Episode 28: Sir Gawain and the Green Knight
We just couldn’t get enough of goodly Sir Gawain and the Green Knight, so here’s a full episode dedicated to the Arthurian chivalric tale! Whether or not you’ve seen the new film, this romance has plenty of twists and turns, and (spoiler warning) our highest rating yet!
Gawain and the Green Knight is a Middle English chivalric romance penned in the 14th century by an anonymous author, generally known as the “Gawain Poet.” If you’re at all familiar with King Arthur lore, you’ll immediately recognize Gawain as one of King Arthur’s knights. This poem fits snugly int the expectations of Arthuriana, especially in its form as a chivalric romance. But what is a chivalric romance, anyway? And what counts as Arthuriana?
First, let’s define our terms. The medieval literary romance is not a modern literary romance where two characters fall in love. While that might occur in a romance, the medieval romance, especially a chivalric romance, is simply an adventure tale. It is a fiction, a made up account. A new genre for the time, the romance was unique in that it was acknowledged as fiction, unlike the many “histories” that had been written up to and in the period.

_Data records_.

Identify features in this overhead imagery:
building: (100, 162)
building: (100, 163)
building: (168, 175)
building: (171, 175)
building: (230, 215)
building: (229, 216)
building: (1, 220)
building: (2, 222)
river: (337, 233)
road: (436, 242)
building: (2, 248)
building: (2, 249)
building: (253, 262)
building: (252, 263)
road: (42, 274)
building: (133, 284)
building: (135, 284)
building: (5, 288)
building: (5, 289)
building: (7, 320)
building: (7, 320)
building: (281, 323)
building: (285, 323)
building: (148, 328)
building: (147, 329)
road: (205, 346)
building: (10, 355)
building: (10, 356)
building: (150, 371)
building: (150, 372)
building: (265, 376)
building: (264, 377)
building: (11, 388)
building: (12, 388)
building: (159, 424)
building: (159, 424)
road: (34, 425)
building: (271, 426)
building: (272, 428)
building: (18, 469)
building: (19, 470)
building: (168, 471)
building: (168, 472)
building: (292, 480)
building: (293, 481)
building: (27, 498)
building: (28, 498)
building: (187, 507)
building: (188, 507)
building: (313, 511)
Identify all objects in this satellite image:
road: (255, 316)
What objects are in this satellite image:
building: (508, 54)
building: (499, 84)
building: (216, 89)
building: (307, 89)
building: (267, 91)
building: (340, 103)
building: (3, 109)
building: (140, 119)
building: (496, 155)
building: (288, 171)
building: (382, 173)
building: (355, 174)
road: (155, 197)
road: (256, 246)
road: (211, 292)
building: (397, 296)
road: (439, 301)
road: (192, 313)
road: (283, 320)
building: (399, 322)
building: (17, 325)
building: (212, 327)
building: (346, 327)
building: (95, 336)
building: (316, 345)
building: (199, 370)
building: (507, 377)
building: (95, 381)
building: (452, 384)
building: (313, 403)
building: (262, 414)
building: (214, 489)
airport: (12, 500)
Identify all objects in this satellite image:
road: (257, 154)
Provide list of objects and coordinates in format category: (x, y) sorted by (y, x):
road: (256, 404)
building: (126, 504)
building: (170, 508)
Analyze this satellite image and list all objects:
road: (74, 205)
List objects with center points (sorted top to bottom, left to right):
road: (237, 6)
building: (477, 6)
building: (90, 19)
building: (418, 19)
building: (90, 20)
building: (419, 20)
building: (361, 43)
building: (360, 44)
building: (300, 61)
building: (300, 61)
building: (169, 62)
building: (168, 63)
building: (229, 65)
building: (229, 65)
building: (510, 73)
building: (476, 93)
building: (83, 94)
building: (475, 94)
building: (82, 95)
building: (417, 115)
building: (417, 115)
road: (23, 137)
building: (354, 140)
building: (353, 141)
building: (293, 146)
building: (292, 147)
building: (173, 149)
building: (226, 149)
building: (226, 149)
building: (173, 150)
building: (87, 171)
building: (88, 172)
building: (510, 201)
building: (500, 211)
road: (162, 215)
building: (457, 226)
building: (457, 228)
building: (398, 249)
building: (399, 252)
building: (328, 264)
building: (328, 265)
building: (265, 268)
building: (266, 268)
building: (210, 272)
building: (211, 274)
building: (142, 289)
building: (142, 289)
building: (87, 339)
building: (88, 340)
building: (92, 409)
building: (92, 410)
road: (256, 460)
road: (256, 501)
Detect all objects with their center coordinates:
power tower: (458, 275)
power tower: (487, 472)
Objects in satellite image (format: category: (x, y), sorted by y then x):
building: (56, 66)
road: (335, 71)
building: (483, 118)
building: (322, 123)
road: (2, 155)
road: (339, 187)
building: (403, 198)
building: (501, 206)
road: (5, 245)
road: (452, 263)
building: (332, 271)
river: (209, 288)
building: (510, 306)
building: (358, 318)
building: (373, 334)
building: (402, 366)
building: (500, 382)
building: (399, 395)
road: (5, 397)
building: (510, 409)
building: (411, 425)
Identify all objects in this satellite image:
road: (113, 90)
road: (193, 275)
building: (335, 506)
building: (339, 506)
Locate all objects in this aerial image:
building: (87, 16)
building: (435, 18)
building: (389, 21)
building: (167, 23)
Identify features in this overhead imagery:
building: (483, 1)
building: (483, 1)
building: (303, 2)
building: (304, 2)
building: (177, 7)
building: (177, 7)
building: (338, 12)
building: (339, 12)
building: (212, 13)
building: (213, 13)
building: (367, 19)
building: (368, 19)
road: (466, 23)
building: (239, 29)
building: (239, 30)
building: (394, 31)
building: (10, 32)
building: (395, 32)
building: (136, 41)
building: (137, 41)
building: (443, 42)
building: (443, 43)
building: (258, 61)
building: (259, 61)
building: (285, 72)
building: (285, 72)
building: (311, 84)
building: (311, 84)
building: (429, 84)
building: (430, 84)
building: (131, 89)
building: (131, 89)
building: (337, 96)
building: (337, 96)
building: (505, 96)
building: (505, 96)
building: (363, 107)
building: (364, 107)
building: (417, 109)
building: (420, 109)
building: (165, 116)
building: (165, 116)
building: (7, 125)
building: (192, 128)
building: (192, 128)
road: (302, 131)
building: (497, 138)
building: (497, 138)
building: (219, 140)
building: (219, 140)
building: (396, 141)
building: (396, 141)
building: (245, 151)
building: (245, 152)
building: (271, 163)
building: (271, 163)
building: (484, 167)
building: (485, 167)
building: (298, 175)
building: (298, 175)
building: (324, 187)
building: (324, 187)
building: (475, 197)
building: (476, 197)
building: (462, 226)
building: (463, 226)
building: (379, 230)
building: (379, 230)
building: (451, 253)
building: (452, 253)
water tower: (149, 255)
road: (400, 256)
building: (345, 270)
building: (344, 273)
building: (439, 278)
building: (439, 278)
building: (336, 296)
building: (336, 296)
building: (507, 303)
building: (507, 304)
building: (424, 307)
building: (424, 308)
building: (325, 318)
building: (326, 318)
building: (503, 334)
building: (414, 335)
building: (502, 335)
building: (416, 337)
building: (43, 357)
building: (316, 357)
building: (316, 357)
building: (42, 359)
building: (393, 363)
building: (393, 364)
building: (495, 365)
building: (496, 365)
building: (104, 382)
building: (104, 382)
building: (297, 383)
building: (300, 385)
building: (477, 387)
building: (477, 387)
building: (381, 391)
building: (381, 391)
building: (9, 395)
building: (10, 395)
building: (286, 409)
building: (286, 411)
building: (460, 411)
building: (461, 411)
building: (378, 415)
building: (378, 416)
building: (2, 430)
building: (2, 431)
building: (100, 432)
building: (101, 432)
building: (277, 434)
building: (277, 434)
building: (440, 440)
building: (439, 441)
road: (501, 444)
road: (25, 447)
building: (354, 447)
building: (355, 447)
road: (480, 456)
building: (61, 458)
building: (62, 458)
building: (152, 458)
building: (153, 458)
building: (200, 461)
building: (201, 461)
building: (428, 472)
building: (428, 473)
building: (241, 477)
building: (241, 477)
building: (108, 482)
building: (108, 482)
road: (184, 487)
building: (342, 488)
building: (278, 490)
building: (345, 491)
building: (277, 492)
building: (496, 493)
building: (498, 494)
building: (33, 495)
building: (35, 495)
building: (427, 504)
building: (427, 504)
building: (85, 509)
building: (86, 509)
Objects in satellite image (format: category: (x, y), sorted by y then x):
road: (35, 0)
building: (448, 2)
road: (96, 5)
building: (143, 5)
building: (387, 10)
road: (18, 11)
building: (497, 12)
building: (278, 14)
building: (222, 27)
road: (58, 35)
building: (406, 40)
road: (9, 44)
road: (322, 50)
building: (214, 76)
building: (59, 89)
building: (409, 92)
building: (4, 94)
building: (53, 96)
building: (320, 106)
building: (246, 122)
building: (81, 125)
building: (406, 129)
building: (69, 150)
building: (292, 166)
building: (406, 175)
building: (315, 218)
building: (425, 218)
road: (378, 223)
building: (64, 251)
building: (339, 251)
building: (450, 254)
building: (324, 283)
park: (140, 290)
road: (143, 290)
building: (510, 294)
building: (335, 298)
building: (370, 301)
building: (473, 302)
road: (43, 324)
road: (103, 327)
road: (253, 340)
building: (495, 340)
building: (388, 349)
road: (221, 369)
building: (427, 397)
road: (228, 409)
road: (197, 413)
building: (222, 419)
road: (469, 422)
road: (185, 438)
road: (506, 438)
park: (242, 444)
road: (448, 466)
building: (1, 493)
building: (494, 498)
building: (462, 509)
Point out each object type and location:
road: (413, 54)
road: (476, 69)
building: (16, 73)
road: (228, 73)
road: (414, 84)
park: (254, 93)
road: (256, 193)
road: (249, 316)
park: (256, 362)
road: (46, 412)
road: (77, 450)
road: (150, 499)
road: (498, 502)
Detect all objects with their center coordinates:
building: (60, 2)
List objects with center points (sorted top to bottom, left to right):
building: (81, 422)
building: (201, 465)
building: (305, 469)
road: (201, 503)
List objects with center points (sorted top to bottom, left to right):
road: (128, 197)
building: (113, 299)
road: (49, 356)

_Task prompt_. Rewrite the Gawain episode text from "Episode 28: Sir" up to and including "highest rating yet!", putting "movie" in place of "film".

_Response below_.
Episode 28: Sir Gawain and the Green Knight
We just couldn’t get enough of goodly Sir Gawain and the Green Knight, so here’s a full episode dedicated to the Arthurian chivalric tale! Whether or not you’ve seen the new movie, this romance has plenty of twists and turns, and (spoiler warning) our highest rating yet!